── INFORMATION PROVIDED ──
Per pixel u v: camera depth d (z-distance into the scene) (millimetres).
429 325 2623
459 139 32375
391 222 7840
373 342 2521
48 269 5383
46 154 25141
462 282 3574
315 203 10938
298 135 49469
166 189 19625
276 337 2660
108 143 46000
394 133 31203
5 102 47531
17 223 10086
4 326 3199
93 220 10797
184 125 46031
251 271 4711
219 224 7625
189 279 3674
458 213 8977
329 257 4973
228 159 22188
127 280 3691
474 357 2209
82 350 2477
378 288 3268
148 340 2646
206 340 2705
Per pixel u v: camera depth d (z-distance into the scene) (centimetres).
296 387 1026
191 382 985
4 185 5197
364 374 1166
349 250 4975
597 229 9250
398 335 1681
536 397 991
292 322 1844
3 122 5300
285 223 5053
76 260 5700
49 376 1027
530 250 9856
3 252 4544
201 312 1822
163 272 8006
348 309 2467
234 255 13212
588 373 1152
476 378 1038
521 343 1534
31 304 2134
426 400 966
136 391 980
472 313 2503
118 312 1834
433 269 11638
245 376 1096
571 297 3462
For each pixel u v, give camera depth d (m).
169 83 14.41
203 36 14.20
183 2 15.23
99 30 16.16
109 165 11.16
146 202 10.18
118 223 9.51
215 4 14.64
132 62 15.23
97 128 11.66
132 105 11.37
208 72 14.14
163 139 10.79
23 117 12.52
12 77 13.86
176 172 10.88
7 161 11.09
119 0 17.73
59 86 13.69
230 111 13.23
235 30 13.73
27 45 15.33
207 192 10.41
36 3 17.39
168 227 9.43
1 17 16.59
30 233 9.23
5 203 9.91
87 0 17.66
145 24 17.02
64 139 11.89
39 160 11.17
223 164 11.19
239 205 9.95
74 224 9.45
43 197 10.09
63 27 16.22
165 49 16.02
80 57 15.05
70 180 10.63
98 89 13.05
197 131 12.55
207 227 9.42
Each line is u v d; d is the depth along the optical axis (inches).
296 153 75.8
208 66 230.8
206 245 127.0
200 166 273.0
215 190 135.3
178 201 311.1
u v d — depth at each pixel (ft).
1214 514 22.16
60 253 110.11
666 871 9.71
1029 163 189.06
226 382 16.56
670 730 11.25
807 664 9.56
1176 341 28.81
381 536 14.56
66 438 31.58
───
■ TASK DIRECTIONS ■
Wherever a line in the data above holds the word "depth", copy that line.

■ TASK SOLUTION ■
Per pixel u v: camera depth d (z-distance into the scene) (millimetres).
Per pixel u v: camera depth d (z-distance into the scene) (centimetres).
For each pixel u v, give camera depth d (m).
Each line is u v d; d is the depth along the optical axis (inches).
u v d — depth at each pixel (ft).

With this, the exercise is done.